Google on Friday urged a US federal judge not to force it to separate its Chrome browser from its search business, pushing back against proposals meant to curb its influence over online search.
This plea comes as attorneys from both sides presented their final arguments in a high-stakes antitrust case before US District Judge Amit Mehta, who is now weighing what corrective measures—if any—should be taken following a 2023 ruling that found Google had unlawfully monopolized the search market.
The US Department of Justice (DoJ), seeking to rein in what it views as Google’s anti-competitive practices, has asked the court to consider requiring the tech giant to divest from Chrome. They argue that the increasing power of artificial intelligence could further entrench Google’s role as the dominant gateway to the internet, making such a measure necessary to allow competitors a fair chance.
In addition to spinning off Chrome, government attorneys also want Google to be prohibited from entering into exclusive agreements with major partners like Apple and Samsung—contracts that were central to the original lawsuit. These arrangements have made Google’s search tools the default on a wide array of devices, contributing significantly to its dominance.
Final oral arguments were held Friday in a Washington courtroom after three weeks of trial testimony concluded earlier in May.
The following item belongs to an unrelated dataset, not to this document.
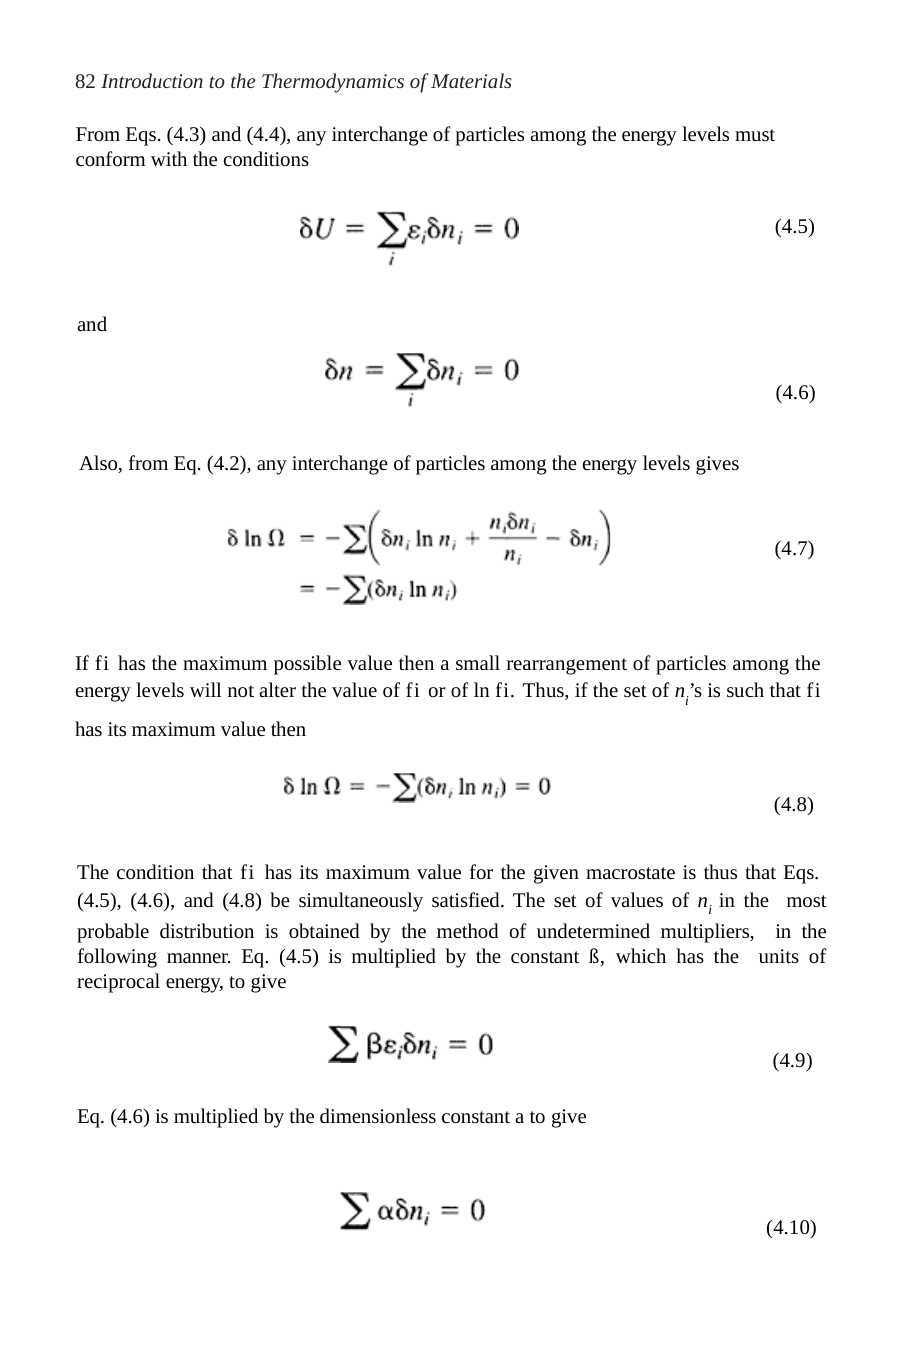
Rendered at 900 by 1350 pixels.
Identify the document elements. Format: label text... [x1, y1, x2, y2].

The day was devoted to detailed legal arguments, with both sides vigorously defending their interpretations of the law.
Google’s lawyer, John Schmidtlein, maintained that the government failed to show any real-world evidence that consumers would have used a different search engine if these exclusive agreements hadn’t existed. He pointed to Verizon as an example, noting that even though the telecom provider owns Yahoo! and had no binding contract with Google, it still chose to install Chrome on its devices.
Among the roughly 100 witnesses heard during the trial, Schmidtlein noted that none expressed a preference for installing rival search engines such as Microsoft’s Bing—even when hypothetically granted more freedom to do so.
Push for Competition
DoJ attorney David Dahlquist countered that companies like Apple had actively sought more flexibility in their dealings with Google but were consistently denied. He cited Apple’s repeated requests for options beyond default agreements, highlighting how those arrangements had stifled choice.
Google, however, argues that the government’s recommendations go far beyond the original scope of the case. The company sees the call for a Chrome divestiture—and the possibility of a forced sale of Android—as dangerous overreaches.
Jennifer Huddleston, a senior fellow in technology policy at the Cato Institute, backed Google’s position, warning that breaking up Chrome or ending default agreements would harm innovation, disadvantage smaller firms, and reduce the quality of products available to users.
Schmidtlein emphasized that more than 80 percent of Chrome users are based outside the United States, suggesting that any mandated breakup would carry global consequences. He insisted that a Chrome browser spun off from Google would be a mere shadow of its current version, potentially hurting consumers rather than helping them.
Changing Landscape with AI
The debate unfolds at a pivotal time, as competitors like Microsoft, ChatGPT, and Perplexity introduce generative AI tools that challenge Google’s dominance in web search. Although the original case against Google was filed five years ago—before ChatGPT entered the scene—AI’s sudden rise is now a critical factor.
Google, along with its competitors, is investing heavily in AI and integrating it into its search functions and broader ecosystem. During the trial, Apple’s Vice President of Services, Eddy Cue, revealed that traffic to Google’s search engine on Apple devices declined in April—the first time that had happened in over 20 years. Cue attributed the dip to increasing competition from AI-powered services like ChatGPT and Perplexity.
Judge Mehta questioned whether Google’s exclusive access to certain user data, such as click and query information, should be shared with rivals as part of any remedies imposed. DoJ attorney Adam Severt emphasized that the government isn’t aiming to cripple Google but wants to foster a competitive environment.
“We’re not looking to kneecap Google,” Severt told the court. “But we are looking to make sure someone can compete with Google.”
Schmidtlein, however, argued that the government’s proposed data-sharing remedies would force Google to hand over not just user data, but proprietary information that reflects years of internal innovation and engineering.
“There are countless algorithms that Google engineers have invented that have nothing to do with click and query data,” he said. “Their remedy says we want to be on par with all of your ingenuity, and, respectfully your honor, that is not proportional to the conduct of this case.”
As Judge Mehta considers the final decision, the outcome could reshape not only Google’s future, but also the broader digital landscape at a time of rapid technological transformation.
What You Should Know
Judge Amit Mehta, presiding over the case, will ultimately determine whether Google’s dominance in search should be curtailed through structural remedies like the divestiture of Chrome.
His decision could have profound implications on competition, innovation, and user choice in the digital economy—especially as artificial intelligence rapidly changes how people search for information online.